[Records supplied — start]

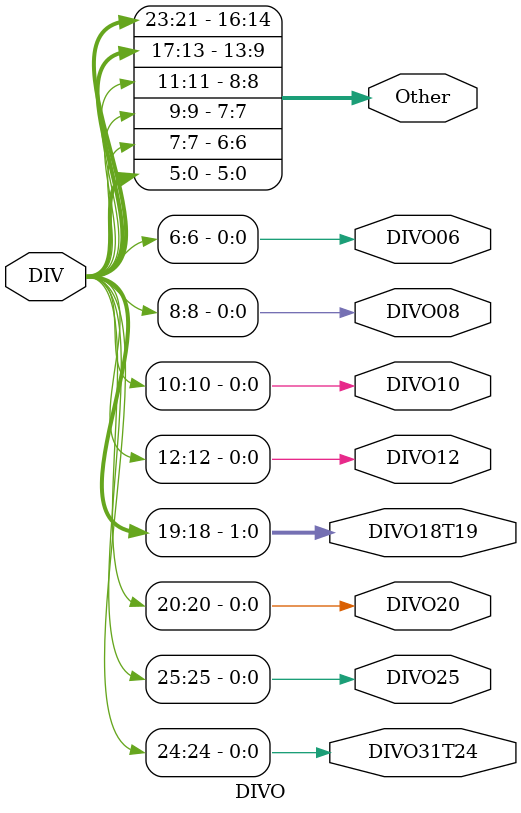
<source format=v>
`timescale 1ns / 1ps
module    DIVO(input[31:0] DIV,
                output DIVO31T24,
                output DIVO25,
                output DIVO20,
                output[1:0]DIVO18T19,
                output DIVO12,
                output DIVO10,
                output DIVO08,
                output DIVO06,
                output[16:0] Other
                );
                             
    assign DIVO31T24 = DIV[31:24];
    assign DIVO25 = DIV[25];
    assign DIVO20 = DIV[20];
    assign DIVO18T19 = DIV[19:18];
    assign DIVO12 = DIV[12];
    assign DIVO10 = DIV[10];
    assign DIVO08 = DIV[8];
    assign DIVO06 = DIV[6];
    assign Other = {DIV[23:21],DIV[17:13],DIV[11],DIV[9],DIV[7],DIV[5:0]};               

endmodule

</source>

[Records supplied — finish]

Exercise goal → Output the listing unchanged, pictures excluded.

Solution for this exercise →
<source format=v>
`timescale 1ns / 1ps
module    DIVO(input[31:0] DIV,
                output DIVO31T24,
                output DIVO25,
                output DIVO20,
                output[1:0]DIVO18T19,
                output DIVO12,
                output DIVO10,
                output DIVO08,
                output DIVO06,
                output[16:0] Other
                );
                             
    assign DIVO31T24 = DIV[31:24];
    assign DIVO25 = DIV[25];
    assign DIVO20 = DIV[20];
    assign DIVO18T19 = DIV[19:18];
    assign DIVO12 = DIV[12];
    assign DIVO10 = DIV[10];
    assign DIVO08 = DIV[8];
    assign DIVO06 = DIV[6];
    assign Other = {DIV[23:21],DIV[17:13],DIV[11],DIV[9],DIV[7],DIV[5:0]};               

endmodule

</source>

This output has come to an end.